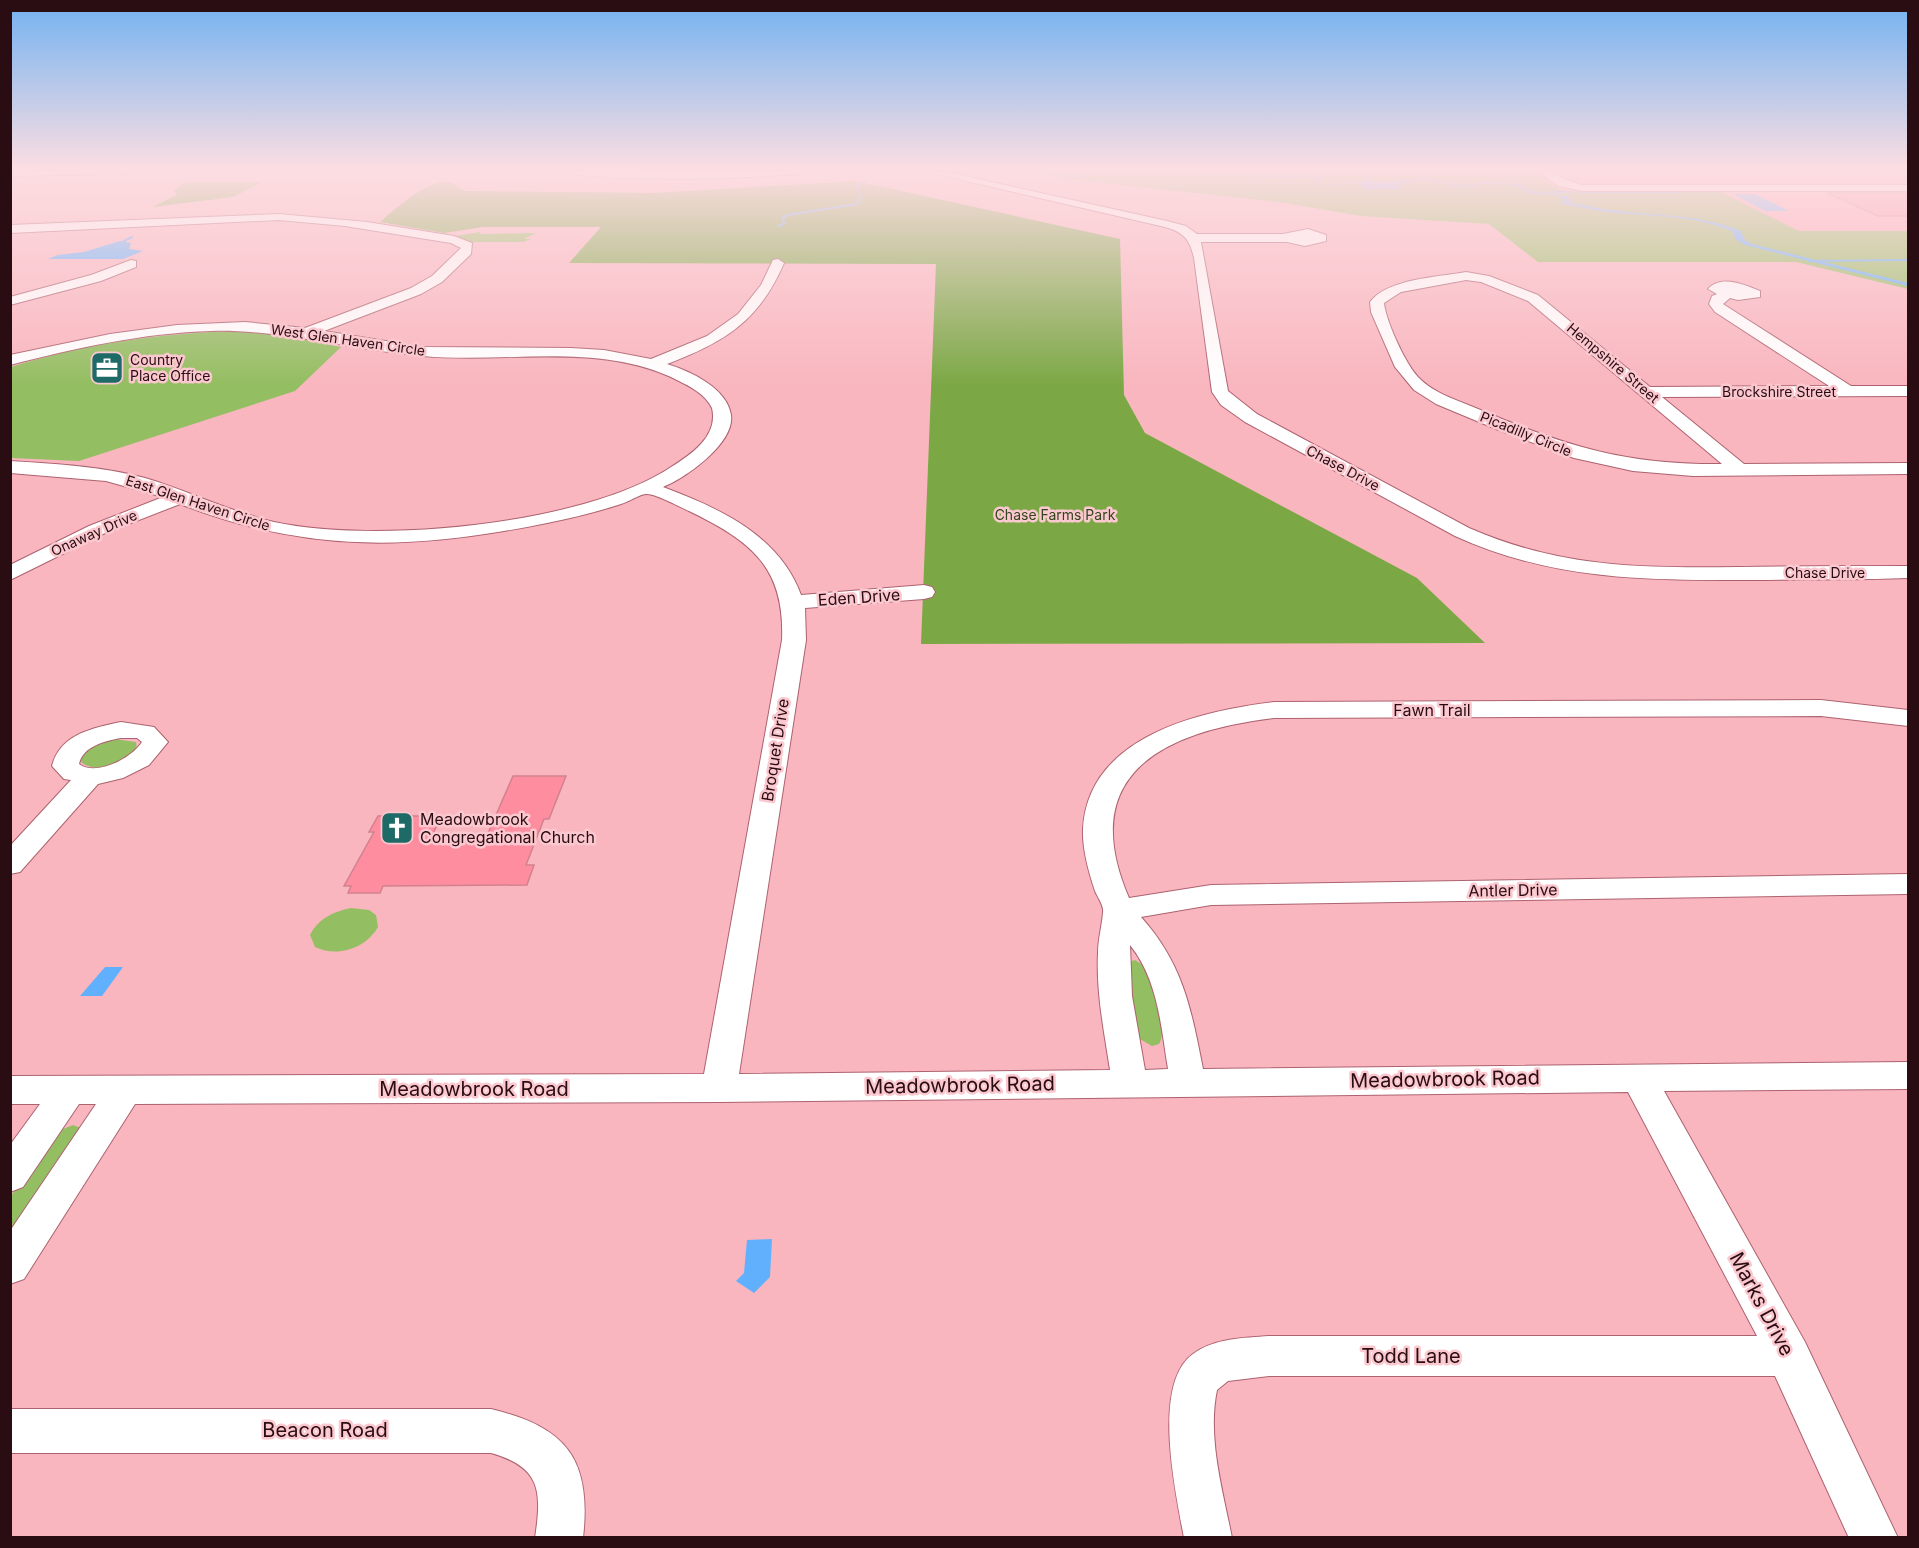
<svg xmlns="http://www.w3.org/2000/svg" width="1919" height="1548" viewBox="0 0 1919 1548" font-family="Inter,sans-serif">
<rect width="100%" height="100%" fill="#f9b6bf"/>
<!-- built -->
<path fill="#ffa4b2" d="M 1527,169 L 1866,169 L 1895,172 L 1908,177 L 1908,231 L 1799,231 L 1719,191 L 1563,191 Z"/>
<!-- green -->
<path fill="#93be61" d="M 1019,169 L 1527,169 L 1563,191 L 1719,191 L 1799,231 L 1908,231 L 1908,289 L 1796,262 L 1538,262 L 1489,224 L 1361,216 L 1280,202 L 1075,180 Z
M 480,232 L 479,234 L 536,233 L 524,239 L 531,239 L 523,242 L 472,242 L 456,236 Z
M 231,331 L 281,335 L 341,347 L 295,391 L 79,461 L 11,458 L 11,367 C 83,344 155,334 231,331 Z
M 114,739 L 136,742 L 137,750 C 126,764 97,774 82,763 L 80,759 L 88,749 Z
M 351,908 L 369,910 L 376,915 L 378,927 C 366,948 338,958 315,947 L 310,935 C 319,918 333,912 351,908 Z
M 1135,960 L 1146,967 C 1151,985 1169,1029 1159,1044 L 1152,1046 L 1138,1038 L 1127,968 L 1129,962 Z
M 73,1125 L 81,1128 L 11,1245 L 11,1196 L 53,1133 Z"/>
<!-- forest -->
<path fill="#7ba845" d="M 856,181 L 1120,239 L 1124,395 L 1145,433 L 1417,578 L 1485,643 L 921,644 L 936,264 L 569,263 L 601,227 L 483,227 L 444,233 L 380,222 C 395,209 429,178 449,182 C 454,183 459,189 465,191 L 654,193 Z
M 184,182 L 262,182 L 233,197 L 152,207 L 177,195 L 174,191 Z"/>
<!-- water -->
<path fill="#61b0fe" d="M 1053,169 L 1043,171 L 1055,175 L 1078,176 L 1071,172 L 1093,169 L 1316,175 L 1324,177 L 1319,183 C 1334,187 1349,180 1365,182 L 1359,174 C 1370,168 1383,172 1395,173 L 1369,172 L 1361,175 L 1372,181 L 1385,183 L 1424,177 L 1459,186 L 1485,182 L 1518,184 L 1531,191 L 1567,196 L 1572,201 L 1571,204 C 1586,204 1598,209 1612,210 C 1655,216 1700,214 1741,231 L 1745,240 L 1752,244 L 1908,283 L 1908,286 L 1745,245 L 1735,239 L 1732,231 C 1696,216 1655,216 1617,213 C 1600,212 1584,207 1567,205 L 1560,203 L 1564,201 L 1559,196 L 1527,193 L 1515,185 L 1481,184 L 1462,188 L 1425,179 L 1401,184 L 1398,189 L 1367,189 L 1353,181 L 1333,186 L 1314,182 L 1317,177 L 1292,178 L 1098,170 L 1079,172 L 1087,175 L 1085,177 L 1052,176 L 1033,171 Z
M 1733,194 L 1755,194 L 1789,211 L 1765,211 Z
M 120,241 L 131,243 L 129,249 L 143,251 L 123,259 L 48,259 L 58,255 L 84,252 Z
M 105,967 L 123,967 L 102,996 L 80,996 Z
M 772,1239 L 770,1277 L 754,1293 L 736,1281 L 744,1273 L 747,1240 Z"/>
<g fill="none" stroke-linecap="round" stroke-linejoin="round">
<!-- stream -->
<path stroke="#61b0fe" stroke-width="2" d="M 1548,192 L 1571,192
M 1579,192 L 1678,192
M 778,226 L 785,223 L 782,218 L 788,215 L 857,204 L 861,198 L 857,186 L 867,180
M 124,241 L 132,237
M 1809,261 L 1908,260"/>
</g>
<!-- building -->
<path fill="#fe8da0" stroke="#d1828e" stroke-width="1.5" d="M 1827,193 L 1908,193 L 1908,216 L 1878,216 Z
M 513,776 L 566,776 L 549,819 L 544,819 L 526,865 L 534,865 L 527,885 L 383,886 L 380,893 L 348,893 L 351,886 L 344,886 L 374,832 L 369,832 L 378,816 L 433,816 L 432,819 L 440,819 L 430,840 L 485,840 Z"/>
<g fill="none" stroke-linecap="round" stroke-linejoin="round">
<!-- minor casing -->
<g stroke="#ad626f" stroke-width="2">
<path id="minor" d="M 204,169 L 199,172 L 10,176 L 10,170 Z
M 380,169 L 410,169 C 404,174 386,174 380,169 Z
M 547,169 L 744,172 L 832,169 L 827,172 C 736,179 643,183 552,172 Z
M 915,169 L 933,169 L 1167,221 L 1186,226 L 1197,234 L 1283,234 L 1308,229 L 1326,235 L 1326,241 L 1305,246 L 1287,242 L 1201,242 L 1228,391 L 1257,414 L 1469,528 C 1561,568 1640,568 1738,567 C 1795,566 1851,566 1908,566 L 1908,578 C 1857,580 1805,579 1754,580 C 1647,580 1554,581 1455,536 L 1245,422 L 1221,405 L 1212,392 L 1194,258 C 1190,240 1184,232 1165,227 Z
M 1533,169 C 1550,168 1565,181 1582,185 L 1908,185 L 1908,191 L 1582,191 L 1559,186 Z
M 279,214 L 367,222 L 454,236 L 472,243 L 471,254 L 442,282 L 421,294 L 324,331 L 422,347 L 571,348 L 604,350 L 651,359 L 707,336 L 738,314 L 761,285 L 773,260 L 778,259 L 784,263 C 759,321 725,342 667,364 C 690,371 727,388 731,415 C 735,443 686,478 663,487 C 719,508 779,535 801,595 L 924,585 L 932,587 L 935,592 L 932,597 L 924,599 L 805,608 L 806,640 L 739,1074 L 1110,1070 C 1104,1031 1096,992 1098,953 C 1098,939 1102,926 1103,912 C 1104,906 1098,898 1095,891 C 1089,873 1082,849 1083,829 C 1088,736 1200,711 1274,702 L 1821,700 L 1908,710 L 1908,726 L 1821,716 L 1274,718 C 1165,731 1075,773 1129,898 L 1211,885 L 1908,874 L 1908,894 L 1211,905 L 1141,917 C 1183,964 1191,1008 1203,1069 L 1908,1062 L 1908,1089 L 1664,1091 L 1805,1342 L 1898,1538 L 1849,1538 L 1775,1376 L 1269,1376 L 1228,1381 L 1217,1390 C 1207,1438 1223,1491 1232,1538 L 1184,1538 C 1176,1494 1151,1384 1193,1354 C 1214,1338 1244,1338 1269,1336 L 1757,1336 L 1628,1092 L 719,1102 L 135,1104 L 24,1279 L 10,1284 L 10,1231 L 96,1104 L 79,1104 L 23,1187 L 10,1192 L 10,1145 L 40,1104 L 10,1104 L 10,1076 L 704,1074 L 782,640 C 785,567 751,541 689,511 C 680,507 656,494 647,494 C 639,494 629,502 621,504 C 597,512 572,518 547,523 C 415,550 308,554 180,504 L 103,534 L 10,580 L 10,565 L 89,526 L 163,497 L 106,481 L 10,473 L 10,461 C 56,464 101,466 145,478 C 189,491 230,512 274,522 C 376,544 580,525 668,469 C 689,456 719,437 712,408 C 705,394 691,387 677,380 C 598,341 507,364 423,356 C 351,350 284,329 211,331 C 143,333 76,348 10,365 L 10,355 L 110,334 L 177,325 L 245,322 L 305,328 L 411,288 L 432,276 L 461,248 L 451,243 L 345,226 L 279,220 L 10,233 L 10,225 ZM 1130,945 C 1158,979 1161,1027 1168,1069 L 1145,1070 L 1132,996 Z
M 131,260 L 136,261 L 136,267 L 101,281 L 10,305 L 10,297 L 91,275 Z
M 1466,272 L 1489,276 L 1538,295 L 1650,387 L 1829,386 L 1715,312 L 1709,304 L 1712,296 L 1717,294 L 1708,289 C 1721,274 1745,285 1760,291 L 1760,297 L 1738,300 L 1730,298 L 1723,304 L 1851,386 L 1908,386 L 1908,396 L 1662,397 L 1744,464 L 1908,463 L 1908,474 L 1693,476 L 1633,471 L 1574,458 L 1496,429 L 1436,404 L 1414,390 L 1395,367 L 1371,312 L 1370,302 C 1387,279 1438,277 1466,272 ZM 1466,280 L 1481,282 L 1528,301 L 1722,464 C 1629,465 1567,447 1483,411 C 1461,401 1435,395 1418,377 C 1405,363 1386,321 1384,303 L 1401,292 Z
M 121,722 L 154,727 L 168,742 L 149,765 L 123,778 L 98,784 L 20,872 L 10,874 L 10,846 L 71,780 L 64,779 L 52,766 C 60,734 93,728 121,722 ZM 121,738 L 137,738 L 142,742 C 132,758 96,777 79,764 C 83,746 105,741 121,738 Z
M 10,1409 L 491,1409 C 566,1427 592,1459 583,1538 L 535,1538 C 542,1491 541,1467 491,1453 L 10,1453 Z"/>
</g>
<!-- minor -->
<use href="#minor" fill="#fff" fill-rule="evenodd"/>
<!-- rail -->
<path stroke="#95646c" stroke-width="2" stroke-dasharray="4 2" stroke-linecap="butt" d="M 1895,169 L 1908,170"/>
</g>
<!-- sky -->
<linearGradient id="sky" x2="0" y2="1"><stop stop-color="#72b2f1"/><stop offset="0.44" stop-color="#fcdee2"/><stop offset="1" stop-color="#fcdee2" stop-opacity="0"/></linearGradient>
<rect width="1919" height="385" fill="url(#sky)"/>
<!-- icons -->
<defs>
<g id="office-square" transform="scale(1.725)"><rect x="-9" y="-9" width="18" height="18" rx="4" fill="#1e6a66" stroke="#fcc8cf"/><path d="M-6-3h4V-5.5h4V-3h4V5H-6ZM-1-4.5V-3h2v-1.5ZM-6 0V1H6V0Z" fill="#fff"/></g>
<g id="church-square" transform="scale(1.725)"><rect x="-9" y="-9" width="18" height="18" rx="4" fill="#1e6a66" stroke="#fcc8cf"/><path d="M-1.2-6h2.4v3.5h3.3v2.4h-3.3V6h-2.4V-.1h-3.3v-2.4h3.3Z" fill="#fff"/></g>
</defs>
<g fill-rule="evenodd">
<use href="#office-square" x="107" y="368"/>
<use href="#church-square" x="397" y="828"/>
</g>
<g text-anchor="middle" stroke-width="5" stroke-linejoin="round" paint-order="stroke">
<!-- far-street labels -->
<g font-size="14" fill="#2a0d13" stroke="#fcc8cf">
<text transform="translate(348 340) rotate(8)" y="5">West Glen Haven Circle</text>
<text transform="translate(1613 363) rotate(40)" y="5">Hempshire Street</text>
<text x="1779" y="397">Brockshire Street</text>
<text transform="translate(1526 434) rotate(22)" y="5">Picadilly Circle</text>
<text transform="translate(1343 468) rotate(28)" y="5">Chase Drive</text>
<text transform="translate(198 503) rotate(18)" y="5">East Glen Haven Circle</text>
<text transform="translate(94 533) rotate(-24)" y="5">Onaway Drive</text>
<text x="1825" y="578">Chase Drive</text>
</g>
<!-- far-poi labels -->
<g font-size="14" fill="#2a0d13" stroke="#fcc8cf" text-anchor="start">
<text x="130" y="365">Country<tspan x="130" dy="16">Place Office</tspan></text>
</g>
<!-- far-park labels -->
<g font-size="14" fill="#32451d" stroke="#fcc8cf">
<text x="1055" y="520">Chase Farms Park</text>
</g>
<!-- street labels -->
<g font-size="16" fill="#2a0d13" stroke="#fcc8cf">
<text transform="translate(859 597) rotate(-4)" y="6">Eden Drive</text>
<text x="1432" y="716">Fawn Trail</text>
<text transform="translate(775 750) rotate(-81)" y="6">Broquet Drive</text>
<text transform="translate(1513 890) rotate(-1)" y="6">Antler Drive</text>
</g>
<!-- poi labels -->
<g font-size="16" fill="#2a0d13" stroke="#fcc8cf" text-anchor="start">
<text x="420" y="825">Meadowbrook<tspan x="420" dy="18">Congregational Church</tspan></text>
</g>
<!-- near-street labels -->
<g font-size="20" fill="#2a0d13" stroke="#fcc8cf">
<text transform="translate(1445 1079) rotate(-1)" y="7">Meadowbrook Road</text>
<text transform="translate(960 1085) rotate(-1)" y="7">Meadowbrook Road</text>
<text x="474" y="1096">Meadowbrook Road</text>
<text transform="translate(1762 1304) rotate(62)" y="7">Marks Drive</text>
<text x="1411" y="1363">Todd Lane</text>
<text x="325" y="1437">Beacon Road</text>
</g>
</g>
<!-- border -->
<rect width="1919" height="1548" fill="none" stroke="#2a0d13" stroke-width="24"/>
</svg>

===

**Your instructions:** In the listing above, locate the line containing "1548,192 L 1571,192" and the line containing "M 1533,169 C", then transcribe both and every line between them verbatim.

**The answer:**
<path stroke="#61b0fe" stroke-width="2" d="M 1548,192 L 1571,192
M 1579,192 L 1678,192
M 778,226 L 785,223 L 782,218 L 788,215 L 857,204 L 861,198 L 857,186 L 867,180
M 124,241 L 132,237
M 1809,261 L 1908,260"/>
</g>
<!-- building -->
<path fill="#fe8da0" stroke="#d1828e" stroke-width="1.5" d="M 1827,193 L 1908,193 L 1908,216 L 1878,216 Z
M 513,776 L 566,776 L 549,819 L 544,819 L 526,865 L 534,865 L 527,885 L 383,886 L 380,893 L 348,893 L 351,886 L 344,886 L 374,832 L 369,832 L 378,816 L 433,816 L 432,819 L 440,819 L 430,840 L 485,840 Z"/>
<g fill="none" stroke-linecap="round" stroke-linejoin="round">
<!-- minor casing -->
<g stroke="#ad626f" stroke-width="2">
<path id="minor" d="M 204,169 L 199,172 L 10,176 L 10,170 Z
M 380,169 L 410,169 C 404,174 386,174 380,169 Z
M 547,169 L 744,172 L 832,169 L 827,172 C 736,179 643,183 552,172 Z
M 915,169 L 933,169 L 1167,221 L 1186,226 L 1197,234 L 1283,234 L 1308,229 L 1326,235 L 1326,241 L 1305,246 L 1287,242 L 1201,242 L 1228,391 L 1257,414 L 1469,528 C 1561,568 1640,568 1738,567 C 1795,566 1851,566 1908,566 L 1908,578 C 1857,580 1805,579 1754,580 C 1647,580 1554,581 1455,536 L 1245,422 L 1221,405 L 1212,392 L 1194,258 C 1190,240 1184,232 1165,227 Z
M 1533,169 C 1550,168 1565,181 1582,185 L 1908,185 L 1908,191 L 1582,191 L 1559,186 Z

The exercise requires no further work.